Mengurangi sampah plastic dalam kegiatan online bukanlah suatu keniscayaan, Womantalk (15/6) memberikan 5 tips belanja online dan delivery makanan tanpa menimbulkan sampah plastic. Adapun tipsnya sebagai berikut:
- Mencari toko dekat rumah
- Membeli barang di toko terdekat dengan rumah juga merupakan usaha untuk memajukan perekonomian. Tidak harus selalu dengan brand yang besar. Bisnis rumahan pun mempunyai kualitas barang yang tidak kalah bagusnya. Usahakan membeli di toko yang paling dekat, supaya jejak karbon yang ditinggalkan akibat transportas dapat ditekan.
- Hindari mengemas dengan bubble wrap
- Beri catatan kepada penjual untuk mengganti bubble wrap dengan kertas atau dengan kain tidak terpakai untuk mengganti bubble wrap dan berikan tulisan "paket jangan dibanting" apabila ingin memesan barang yang merupakan barang mudah pecah. Beri catatan juga untuk tidak usah dilapisi plastic tambahan lagi. Karena, biasanya pihak pengiriman akan melapisi plastic kembali pada paket yang akan dikirim.

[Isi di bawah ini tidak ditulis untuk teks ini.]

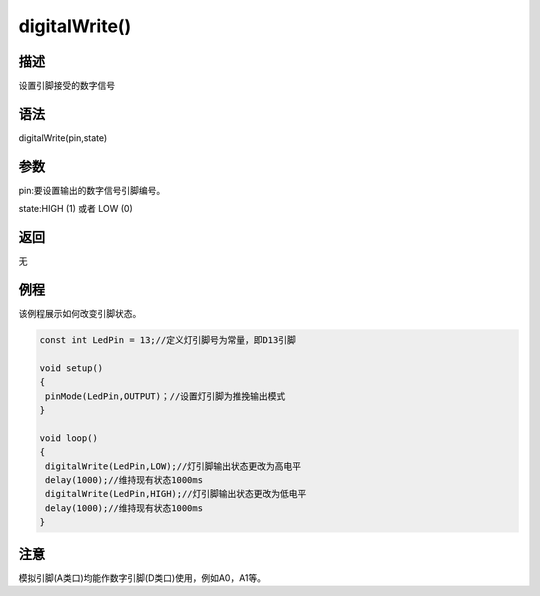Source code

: +++++++++++++++
digitalWrite()
+++++++++++++++

描述
=====
设置引脚接受的数字信号

语法
=====
digitalWrite(pin,state)

参数
====
pin:要设置输出的数字信号引脚编号。

state:HIGH  (1)  或者  LOW  (0)



+--------------+--------------+
| LOW/0         | HIGH/1        |
+==============+==============+
|   输出低电平 |    输出高电平|
+--------------+--------------+


返回
====
无

例程
=====
该例程展示如何改变引脚状态。

.. code:: c

	const int LedPin = 13;//定义灯引脚号为常量，即D13引脚

	void setup()
	{
	 pinMode(LedPin,OUTPUT)；//设置灯引脚为推挽输出模式
	}

	void loop()
	{
	 digitalWrite(LedPin,LOW);//灯引脚输出状态更改为高电平
	 delay(1000);//维持现有状态1000ms
	 digitalWrite(LedPin,HIGH);//灯引脚输出状态更改为低电平
	 delay(1000);//维持现有状态1000ms
	}

注意
==================
模拟引脚(A类口)均能作数字引脚(D类口)使用，例如A0，A1等。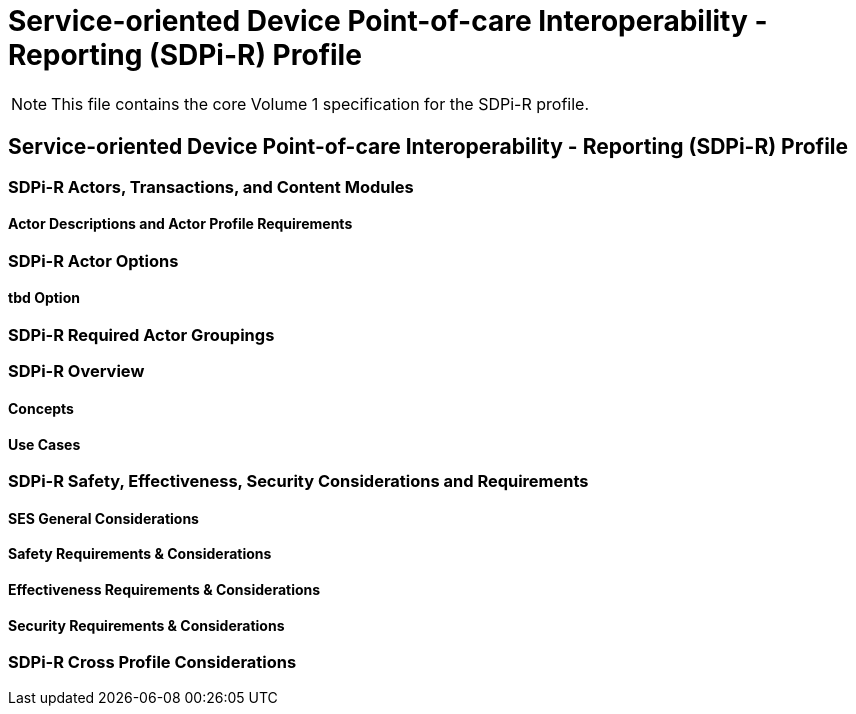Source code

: = Service-oriented Device Point-of-care Interoperability - Reporting (SDPi-R) Profile


NOTE:  This file contains the core Volume 1 specification for the SDPi-R profile.

// 11.
== Service-oriented Device Point-of-care Interoperability - Reporting (SDPi-R) Profile

// 11.1
=== SDPi-R Actors, Transactions, and Content Modules

// 11.1.1
==== Actor Descriptions and Actor Profile Requirements

// 11.2
=== SDPi-R Actor Options

// 11.2.1
==== tbd Option
// NOTE:  These options are TBD for SDPi 1.0

// 11.3
=== SDPi-R Required Actor Groupings

// 11.4
=== SDPi-R Overview

// 11.4.1
==== Concepts

// 11.4.2
==== Use Cases

// 11.5
=== SDPi-R Safety, Effectiveness, Security Considerations and Requirements

// 11.5.1
==== SES General Considerations

// 11.5.2
==== Safety Requirements & Considerations

// 11.5.3
==== Effectiveness Requirements & Considerations

// 11.5.4
==== Security Requirements & Considerations

// 11.6
=== SDPi-R Cross Profile Considerations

- Hindari penjual yang memakai produk sekali pakai untuk malapisi barangnya.
- Ketika akan membeli kopi atau benda lainnya, sebisa mungkin untuk menghindari penjual yang menggunakan plastic atau botol sekali pakai. Maka dari itu, haruslah rajin-rajin mencari toko yang penjualnya menggunakan produk ramah lingkungan.
- Hindari kemasan sachet
- Berbelanja online memang mempermudah kehidupan. Namun, usahakan membeli barang-barang yang tidak menambah sampah. Hal ini berlaku untuk shampoo, sabun, sabun cuci piring, dan detergent.
- Manfaatkan kembali bungkus plastic
- Jika terpaksa menggunakan plastic tambahan, maka plastic tambahan tersebut dapat digunakan kembali. Contohnya untuk membungkus buku-buku yang ada di rak supaya tidak kertasnya tidak menguning dengan cepat.
Walaupun sampah plastic terlihat hal yang sepele. Namun, jika tidak kesadaran yang dibarengi dengan aksi nyata, sampah plastic akan menimbulkan banyak kerugian dan bisa menyerang kesehatan. Peneliti dari Pusat Penelitian Oseonografi LIPI, Intan Suci Nurhati menyampahkan "Karena letak masalah penanganan sampah plastic terletak pada aksi nyata" maka, Intan pun mengajak untuk mengurangu sampah plasti selama PSBB atau WFH. "There is U in SOL-U-TION. Mari kota bersama-sama mengurangi sampah plastic dalam berbelanja online" imbuh Intan.